Creating a special fast-track arbitration system for countering social media speech which is considered false, defamatory or otherwise worthy of some warning label could provide recourse without forcing social media platforms to become 'arbiters of truth,' while protecting liability protections afforded by Section 230 of the CDA, argues Tom Rogers, the former Senior Counsel to the US House of Representatives Telecommunications Subcommittee.
The debate is complicated by a legal statute, Section 230 of the Communications Decency Act of 1996, which exempts internet platforms from liability for third-party speech – speech that they did not generate directly.
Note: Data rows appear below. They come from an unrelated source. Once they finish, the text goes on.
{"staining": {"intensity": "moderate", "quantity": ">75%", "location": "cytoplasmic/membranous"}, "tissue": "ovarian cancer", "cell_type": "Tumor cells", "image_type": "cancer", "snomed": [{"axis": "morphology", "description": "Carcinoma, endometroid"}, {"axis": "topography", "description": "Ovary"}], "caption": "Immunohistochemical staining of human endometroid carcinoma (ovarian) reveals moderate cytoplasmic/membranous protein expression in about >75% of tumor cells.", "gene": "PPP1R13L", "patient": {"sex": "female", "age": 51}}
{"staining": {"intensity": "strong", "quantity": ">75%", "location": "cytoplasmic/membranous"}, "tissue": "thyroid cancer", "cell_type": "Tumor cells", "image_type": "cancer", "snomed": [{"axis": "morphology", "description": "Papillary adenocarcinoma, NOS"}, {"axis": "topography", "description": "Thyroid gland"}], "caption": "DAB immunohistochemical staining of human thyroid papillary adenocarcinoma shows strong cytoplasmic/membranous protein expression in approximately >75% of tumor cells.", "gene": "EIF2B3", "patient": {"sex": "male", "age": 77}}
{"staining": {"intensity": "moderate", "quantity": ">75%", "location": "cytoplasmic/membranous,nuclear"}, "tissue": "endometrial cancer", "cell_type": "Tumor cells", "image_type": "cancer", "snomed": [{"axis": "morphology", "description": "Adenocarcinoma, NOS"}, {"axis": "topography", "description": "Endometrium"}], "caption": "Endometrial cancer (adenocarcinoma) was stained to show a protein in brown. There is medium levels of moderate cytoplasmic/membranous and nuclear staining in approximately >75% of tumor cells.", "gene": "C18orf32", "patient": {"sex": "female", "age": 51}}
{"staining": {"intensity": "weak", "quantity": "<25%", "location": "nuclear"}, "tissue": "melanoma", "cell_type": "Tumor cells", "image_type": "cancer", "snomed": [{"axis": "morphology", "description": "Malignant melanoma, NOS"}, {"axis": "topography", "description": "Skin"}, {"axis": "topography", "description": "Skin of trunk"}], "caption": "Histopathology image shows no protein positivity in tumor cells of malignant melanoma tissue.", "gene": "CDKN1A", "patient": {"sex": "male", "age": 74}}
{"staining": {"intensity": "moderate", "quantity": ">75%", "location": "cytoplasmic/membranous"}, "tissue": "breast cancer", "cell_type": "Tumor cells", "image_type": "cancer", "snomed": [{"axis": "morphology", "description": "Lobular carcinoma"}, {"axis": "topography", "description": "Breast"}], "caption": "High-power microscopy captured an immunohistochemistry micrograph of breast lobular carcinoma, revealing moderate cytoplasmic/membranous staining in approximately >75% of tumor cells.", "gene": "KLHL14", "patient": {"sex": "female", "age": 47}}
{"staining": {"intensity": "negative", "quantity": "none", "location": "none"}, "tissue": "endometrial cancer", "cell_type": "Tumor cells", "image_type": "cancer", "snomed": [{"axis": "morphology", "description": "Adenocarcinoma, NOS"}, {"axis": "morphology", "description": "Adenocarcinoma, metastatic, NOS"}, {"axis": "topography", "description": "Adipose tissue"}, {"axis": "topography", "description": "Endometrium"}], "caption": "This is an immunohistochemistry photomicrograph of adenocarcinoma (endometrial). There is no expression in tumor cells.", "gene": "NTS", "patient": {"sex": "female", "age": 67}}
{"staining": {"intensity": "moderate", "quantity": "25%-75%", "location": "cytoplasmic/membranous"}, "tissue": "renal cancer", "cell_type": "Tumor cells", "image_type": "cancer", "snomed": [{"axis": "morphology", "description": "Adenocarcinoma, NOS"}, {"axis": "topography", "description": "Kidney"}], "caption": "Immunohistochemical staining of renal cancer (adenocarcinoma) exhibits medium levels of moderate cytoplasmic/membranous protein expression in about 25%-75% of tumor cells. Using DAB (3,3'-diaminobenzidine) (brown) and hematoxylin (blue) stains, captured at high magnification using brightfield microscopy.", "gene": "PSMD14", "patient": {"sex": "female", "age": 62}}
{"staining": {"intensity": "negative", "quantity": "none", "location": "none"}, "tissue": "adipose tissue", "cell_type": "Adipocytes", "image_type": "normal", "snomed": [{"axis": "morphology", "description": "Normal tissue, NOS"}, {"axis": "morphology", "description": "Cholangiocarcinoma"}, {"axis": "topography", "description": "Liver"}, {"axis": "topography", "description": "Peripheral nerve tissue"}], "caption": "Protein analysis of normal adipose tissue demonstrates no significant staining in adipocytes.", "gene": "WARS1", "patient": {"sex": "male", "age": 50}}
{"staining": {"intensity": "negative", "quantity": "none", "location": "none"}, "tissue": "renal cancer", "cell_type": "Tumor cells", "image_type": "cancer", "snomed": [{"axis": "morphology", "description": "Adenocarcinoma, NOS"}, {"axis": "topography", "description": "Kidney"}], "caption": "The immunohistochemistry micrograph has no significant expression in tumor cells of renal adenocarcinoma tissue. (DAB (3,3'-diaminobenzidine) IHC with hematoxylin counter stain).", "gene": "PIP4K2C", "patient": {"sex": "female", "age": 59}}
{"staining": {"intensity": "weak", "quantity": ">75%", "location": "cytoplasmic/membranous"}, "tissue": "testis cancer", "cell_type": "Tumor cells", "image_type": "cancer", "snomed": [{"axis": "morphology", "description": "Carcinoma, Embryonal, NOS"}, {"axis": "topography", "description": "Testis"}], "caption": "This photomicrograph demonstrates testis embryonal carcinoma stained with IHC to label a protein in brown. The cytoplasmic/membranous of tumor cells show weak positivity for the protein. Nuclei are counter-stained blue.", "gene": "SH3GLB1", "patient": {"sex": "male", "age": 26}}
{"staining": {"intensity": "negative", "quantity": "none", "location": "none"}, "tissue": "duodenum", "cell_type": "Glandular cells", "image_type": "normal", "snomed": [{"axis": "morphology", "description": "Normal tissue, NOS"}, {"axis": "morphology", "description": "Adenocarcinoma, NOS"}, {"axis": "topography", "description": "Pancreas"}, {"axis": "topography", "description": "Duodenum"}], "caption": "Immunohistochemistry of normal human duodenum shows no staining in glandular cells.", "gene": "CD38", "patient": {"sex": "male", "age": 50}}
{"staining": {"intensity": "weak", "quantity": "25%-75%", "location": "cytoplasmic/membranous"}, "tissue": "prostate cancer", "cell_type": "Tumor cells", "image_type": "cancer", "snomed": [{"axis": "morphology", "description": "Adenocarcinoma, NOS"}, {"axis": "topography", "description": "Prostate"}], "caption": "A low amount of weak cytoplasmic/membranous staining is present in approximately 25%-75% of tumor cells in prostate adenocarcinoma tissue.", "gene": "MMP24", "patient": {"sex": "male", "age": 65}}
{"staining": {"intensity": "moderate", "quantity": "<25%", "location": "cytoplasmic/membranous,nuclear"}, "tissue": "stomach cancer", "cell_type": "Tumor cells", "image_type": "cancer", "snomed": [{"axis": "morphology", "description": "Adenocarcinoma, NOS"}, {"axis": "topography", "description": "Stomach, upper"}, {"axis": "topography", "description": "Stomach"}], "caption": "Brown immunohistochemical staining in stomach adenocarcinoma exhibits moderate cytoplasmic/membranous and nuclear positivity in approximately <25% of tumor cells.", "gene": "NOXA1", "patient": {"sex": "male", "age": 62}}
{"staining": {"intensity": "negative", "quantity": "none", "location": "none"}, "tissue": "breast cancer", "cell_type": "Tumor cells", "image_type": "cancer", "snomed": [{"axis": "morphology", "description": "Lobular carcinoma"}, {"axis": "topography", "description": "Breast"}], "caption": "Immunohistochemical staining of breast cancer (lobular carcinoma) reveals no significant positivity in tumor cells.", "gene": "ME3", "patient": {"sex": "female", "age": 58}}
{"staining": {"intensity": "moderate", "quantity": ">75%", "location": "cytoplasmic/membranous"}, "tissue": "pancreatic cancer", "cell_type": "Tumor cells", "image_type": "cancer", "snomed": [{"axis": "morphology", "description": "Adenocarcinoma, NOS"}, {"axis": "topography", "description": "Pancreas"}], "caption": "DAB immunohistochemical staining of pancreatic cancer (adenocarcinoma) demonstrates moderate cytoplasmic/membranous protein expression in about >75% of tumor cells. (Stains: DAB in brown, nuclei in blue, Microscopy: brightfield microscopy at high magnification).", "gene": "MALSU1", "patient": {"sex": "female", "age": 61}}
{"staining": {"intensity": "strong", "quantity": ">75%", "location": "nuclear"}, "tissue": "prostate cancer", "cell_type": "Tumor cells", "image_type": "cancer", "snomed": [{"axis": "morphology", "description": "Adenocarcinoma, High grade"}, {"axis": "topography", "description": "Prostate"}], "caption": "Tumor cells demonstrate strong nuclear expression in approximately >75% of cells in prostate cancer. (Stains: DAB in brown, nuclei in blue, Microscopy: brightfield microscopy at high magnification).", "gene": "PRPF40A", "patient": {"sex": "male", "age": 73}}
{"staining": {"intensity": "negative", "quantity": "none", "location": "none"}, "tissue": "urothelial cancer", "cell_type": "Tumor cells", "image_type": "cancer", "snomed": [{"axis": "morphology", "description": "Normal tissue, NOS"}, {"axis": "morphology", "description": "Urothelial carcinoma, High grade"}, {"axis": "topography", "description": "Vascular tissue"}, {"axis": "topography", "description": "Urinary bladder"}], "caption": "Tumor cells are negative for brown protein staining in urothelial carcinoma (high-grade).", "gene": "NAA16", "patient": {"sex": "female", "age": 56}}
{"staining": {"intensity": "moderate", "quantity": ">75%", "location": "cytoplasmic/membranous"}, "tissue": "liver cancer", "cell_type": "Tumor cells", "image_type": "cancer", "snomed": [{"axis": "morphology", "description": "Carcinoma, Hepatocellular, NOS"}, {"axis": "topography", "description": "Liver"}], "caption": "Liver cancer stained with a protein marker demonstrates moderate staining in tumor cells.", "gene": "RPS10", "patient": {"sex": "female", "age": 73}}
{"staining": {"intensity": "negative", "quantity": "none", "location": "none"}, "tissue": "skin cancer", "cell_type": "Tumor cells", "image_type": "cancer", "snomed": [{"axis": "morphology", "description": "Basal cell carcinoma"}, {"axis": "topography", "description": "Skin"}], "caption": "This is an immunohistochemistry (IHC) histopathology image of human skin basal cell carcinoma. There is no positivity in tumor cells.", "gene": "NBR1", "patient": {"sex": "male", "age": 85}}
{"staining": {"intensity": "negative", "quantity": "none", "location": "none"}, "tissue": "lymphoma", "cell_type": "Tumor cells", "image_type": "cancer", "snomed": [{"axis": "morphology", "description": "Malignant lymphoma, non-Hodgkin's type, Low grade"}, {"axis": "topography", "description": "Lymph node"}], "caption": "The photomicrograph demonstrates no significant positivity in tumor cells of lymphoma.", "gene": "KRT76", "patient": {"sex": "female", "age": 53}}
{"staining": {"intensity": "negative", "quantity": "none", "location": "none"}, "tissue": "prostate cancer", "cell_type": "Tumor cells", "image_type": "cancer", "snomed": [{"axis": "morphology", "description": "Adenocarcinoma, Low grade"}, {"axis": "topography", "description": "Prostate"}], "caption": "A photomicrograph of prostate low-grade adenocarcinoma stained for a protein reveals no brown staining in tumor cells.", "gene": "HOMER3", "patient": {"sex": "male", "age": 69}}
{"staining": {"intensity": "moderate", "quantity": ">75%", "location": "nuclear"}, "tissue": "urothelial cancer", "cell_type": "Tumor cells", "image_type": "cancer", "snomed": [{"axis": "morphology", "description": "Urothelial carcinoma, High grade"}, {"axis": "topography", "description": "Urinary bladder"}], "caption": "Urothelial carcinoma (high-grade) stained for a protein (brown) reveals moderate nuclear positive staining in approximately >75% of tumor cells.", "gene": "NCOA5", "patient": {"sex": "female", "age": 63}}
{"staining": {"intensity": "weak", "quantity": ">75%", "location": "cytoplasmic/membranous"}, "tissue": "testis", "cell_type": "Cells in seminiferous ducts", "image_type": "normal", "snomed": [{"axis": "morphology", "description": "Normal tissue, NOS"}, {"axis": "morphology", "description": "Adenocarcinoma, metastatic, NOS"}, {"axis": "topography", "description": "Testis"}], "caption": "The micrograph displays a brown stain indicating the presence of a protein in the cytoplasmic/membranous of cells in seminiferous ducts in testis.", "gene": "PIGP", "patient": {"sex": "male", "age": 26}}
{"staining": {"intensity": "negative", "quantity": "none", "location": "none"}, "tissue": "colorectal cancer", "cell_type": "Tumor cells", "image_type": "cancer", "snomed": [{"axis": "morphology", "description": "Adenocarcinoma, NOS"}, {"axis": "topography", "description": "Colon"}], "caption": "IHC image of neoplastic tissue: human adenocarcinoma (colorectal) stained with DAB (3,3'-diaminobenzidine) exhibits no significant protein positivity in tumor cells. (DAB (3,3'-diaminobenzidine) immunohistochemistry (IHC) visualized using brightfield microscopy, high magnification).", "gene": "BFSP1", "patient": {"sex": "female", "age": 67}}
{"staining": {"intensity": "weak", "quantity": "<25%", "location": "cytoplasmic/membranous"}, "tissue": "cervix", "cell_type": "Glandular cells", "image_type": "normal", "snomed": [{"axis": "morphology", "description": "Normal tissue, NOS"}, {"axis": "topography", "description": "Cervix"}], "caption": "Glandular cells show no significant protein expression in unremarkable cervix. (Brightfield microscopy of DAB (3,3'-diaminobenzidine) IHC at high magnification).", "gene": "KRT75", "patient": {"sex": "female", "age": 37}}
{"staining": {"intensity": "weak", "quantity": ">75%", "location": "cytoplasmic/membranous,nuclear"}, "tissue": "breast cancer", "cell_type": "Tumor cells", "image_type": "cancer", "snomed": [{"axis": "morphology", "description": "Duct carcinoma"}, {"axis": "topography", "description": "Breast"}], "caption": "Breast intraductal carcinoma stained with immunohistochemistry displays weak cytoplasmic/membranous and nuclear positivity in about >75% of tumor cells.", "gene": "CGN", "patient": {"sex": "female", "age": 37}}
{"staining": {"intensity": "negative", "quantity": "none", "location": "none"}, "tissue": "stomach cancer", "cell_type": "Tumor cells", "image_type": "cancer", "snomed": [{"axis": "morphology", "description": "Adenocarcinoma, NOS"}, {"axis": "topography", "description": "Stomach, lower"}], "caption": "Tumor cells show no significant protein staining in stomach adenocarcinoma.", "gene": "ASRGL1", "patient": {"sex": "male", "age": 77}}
Therefore, no matter how false or defamatory a post on their platforms may be, the likes of Twitter and Facebook cannot be held legally liable.
The premise is all views can be "aired" but all views are subject to AIRing — that is, "Arbitration Independent Review." The speaker and the disputing party would each choose an arbitrator, and just like in any other arbitration proceeding, those two arbitrators would pick a third independent arbitrator.
Since an objectionable tweet by someone as controversial as President Trump would have many complaining parties coming from many different directions, each post or tweet would be subject to only a single AIR proceeding. If a speaker ended up with three adverse rulings within a 12-month period they would lose their account speaking privileges on that platform for 12 months.The Zuckerberg approach, which represents a fairly absolutist view, is that the social media platforms should not define objectionable speech unless it is way beyond the bounds of anything that should be tolerated according to their standards.